Google releases tools to help users in verifying the accuracy of images

Google releases tools to help users in verifying the accuracy of images

Social media users’ use of context-rich photos and videos has resulted in the spread of harmful false information. Google has announced that, in an effort to stop misleading information from spreading, it will now offer additional contextual information about an image.

Viewing an image’s history, metadata, and the context in which users have used it across many websites are among the new set of features. All English-speaking people worldwide can now access the “About this image” capabilities that Google first revealed earlier this year.

In order to determine how recent a context is, users can determine when the image was first “seen” by Google Search. Users can refute any incorrect claims by using the tool to understand how others viewed the image on other websites.

According to Google, users can view metadata, including fields that identify if an image is artificial intelligence (AI)-generated. According to the company, every image produced by Google AI is marked. Adobe, Nikon, Leica, and other businesses developed a symbol in October to identify AI-generated images.

Clicking the three-dot menu on Google Images results will open the new image tools. The “more about this page” option on the “About this result” tool, which is accessible via the three-dot menu, provides another way to get to it. Google stated that it is looking at more ways to get to them.

Additionally, Google said today that approved media outlets and fact-checkers will have the ability to use the FaceCheck Claim Search API to upload or copy image URLs for further information within their own applications. The business began testing features of the Fact Check Explorer product in June.

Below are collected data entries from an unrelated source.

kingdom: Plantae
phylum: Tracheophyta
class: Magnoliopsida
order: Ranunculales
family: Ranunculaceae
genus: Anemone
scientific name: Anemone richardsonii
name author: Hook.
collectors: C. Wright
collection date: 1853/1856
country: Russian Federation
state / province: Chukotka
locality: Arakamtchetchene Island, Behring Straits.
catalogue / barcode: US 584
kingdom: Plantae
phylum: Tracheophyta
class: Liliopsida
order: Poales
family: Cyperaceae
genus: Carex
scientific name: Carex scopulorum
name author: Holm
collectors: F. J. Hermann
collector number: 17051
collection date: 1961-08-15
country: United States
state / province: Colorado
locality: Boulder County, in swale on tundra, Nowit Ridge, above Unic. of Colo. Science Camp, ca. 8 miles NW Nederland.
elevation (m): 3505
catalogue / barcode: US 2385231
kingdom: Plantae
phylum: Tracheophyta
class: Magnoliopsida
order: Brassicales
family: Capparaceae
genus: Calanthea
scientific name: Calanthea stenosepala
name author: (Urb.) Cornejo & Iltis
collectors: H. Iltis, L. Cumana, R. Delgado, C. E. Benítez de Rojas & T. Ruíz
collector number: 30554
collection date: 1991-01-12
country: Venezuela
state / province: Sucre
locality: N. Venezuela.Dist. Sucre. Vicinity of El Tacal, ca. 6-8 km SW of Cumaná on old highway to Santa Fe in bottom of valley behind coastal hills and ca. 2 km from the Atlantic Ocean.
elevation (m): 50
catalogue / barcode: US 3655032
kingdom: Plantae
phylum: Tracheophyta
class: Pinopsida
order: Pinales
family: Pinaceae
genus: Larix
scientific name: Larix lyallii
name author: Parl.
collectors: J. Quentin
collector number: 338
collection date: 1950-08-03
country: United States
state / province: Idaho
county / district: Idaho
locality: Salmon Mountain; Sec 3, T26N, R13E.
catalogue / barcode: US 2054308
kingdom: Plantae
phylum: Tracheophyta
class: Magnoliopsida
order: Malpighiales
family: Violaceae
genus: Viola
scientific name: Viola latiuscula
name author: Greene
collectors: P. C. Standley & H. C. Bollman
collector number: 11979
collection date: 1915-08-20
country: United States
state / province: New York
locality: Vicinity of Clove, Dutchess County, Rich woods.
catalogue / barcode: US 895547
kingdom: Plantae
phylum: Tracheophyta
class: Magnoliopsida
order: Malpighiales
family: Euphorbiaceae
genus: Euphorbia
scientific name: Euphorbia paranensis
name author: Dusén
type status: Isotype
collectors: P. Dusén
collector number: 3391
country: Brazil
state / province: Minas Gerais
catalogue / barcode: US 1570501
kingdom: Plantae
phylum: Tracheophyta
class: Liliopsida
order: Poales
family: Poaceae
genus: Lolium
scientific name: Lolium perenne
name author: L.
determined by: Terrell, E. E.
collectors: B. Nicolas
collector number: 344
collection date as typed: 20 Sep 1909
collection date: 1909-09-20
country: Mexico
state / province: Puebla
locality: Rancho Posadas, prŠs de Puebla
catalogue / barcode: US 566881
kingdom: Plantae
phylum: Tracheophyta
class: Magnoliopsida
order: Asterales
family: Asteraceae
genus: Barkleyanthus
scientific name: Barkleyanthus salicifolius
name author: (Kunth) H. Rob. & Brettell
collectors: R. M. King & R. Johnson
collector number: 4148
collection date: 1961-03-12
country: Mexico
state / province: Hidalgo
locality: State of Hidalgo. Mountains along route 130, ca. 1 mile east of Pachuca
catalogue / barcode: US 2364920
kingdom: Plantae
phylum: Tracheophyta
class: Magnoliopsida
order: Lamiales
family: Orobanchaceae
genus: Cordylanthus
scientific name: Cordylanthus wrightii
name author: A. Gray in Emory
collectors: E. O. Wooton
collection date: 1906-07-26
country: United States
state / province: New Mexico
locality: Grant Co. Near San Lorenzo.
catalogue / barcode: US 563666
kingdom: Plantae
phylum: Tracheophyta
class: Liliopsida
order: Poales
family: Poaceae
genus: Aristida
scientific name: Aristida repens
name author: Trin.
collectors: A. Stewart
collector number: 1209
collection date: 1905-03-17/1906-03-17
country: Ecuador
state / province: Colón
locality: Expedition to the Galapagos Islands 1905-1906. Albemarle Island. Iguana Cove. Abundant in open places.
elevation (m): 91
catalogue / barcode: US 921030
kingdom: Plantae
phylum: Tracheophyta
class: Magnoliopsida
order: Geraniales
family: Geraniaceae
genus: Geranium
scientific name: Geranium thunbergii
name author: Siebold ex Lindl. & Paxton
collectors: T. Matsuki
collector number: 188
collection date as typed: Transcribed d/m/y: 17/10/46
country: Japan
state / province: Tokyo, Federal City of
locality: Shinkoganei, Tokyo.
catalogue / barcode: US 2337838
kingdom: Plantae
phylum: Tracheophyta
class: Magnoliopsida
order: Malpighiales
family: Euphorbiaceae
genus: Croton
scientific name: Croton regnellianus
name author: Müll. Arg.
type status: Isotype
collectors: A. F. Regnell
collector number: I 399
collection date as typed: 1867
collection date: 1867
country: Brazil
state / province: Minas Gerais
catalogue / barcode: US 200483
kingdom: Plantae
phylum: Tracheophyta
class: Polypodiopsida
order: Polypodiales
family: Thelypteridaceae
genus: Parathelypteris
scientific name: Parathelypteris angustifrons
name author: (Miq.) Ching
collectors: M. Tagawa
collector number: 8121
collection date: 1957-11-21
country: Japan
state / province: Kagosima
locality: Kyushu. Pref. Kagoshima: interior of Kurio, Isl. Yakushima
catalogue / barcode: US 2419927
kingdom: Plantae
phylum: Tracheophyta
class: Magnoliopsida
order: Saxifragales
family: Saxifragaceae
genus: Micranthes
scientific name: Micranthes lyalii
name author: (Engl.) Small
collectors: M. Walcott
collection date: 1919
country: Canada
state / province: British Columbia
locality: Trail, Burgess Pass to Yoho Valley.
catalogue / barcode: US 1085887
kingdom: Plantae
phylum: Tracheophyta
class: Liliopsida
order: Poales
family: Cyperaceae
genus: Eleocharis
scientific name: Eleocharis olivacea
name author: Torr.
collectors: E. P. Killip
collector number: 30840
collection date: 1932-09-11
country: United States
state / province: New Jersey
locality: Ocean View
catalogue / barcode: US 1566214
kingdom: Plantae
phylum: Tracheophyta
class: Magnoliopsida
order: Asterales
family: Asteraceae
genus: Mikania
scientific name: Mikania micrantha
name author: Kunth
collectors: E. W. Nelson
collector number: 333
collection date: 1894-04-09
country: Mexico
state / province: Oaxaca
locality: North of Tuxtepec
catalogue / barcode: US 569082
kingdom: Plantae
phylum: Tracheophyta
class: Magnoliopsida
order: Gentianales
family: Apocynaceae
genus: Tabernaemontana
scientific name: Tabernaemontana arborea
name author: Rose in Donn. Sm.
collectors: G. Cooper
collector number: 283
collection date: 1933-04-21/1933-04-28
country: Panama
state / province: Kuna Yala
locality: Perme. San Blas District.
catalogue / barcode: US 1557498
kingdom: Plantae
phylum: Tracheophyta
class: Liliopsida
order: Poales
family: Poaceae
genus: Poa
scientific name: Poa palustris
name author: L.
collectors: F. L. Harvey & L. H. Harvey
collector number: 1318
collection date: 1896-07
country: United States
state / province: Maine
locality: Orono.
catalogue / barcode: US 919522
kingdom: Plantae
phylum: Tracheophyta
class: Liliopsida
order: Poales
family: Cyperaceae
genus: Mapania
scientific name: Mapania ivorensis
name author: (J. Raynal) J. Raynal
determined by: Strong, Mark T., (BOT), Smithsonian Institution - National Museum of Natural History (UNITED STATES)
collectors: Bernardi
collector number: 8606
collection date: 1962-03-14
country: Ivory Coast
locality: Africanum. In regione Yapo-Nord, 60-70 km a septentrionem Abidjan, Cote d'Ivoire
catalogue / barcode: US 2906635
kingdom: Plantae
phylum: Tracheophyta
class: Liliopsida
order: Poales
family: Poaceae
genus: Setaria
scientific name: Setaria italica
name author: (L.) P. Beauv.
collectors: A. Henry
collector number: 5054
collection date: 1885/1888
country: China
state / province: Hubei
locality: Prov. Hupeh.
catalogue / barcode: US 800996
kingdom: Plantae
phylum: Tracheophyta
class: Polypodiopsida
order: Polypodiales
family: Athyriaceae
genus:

This makes it possible for fact-checkers to investigate references, fact-checks, and other data related to a certain image.

Additionally, the business is working with generative AI to aid in the description of sources like unknown blogs or seller pages. Users who have enabled Search Generative Experience (SGE) will see AI-generated site information in the “more about this page section,” according to Google. Citations of the page or site on other “high quality” websites will also be included in the created material, it was stated. When Wikipedia or the Google Knowledge Graph don’t have any details or an overview, Google’s AI usually adds it in.

Companies are working on tech to provide more information about images, given the development in technology that has made it simple for people to produce diverse images using generative AI. Adobe released an open-sourced toolkit in June to assist apps and websites in verifying the authenticity of images. In a related move, X has launched Community Notes, its crowdsourced photo and video fact-checking programme.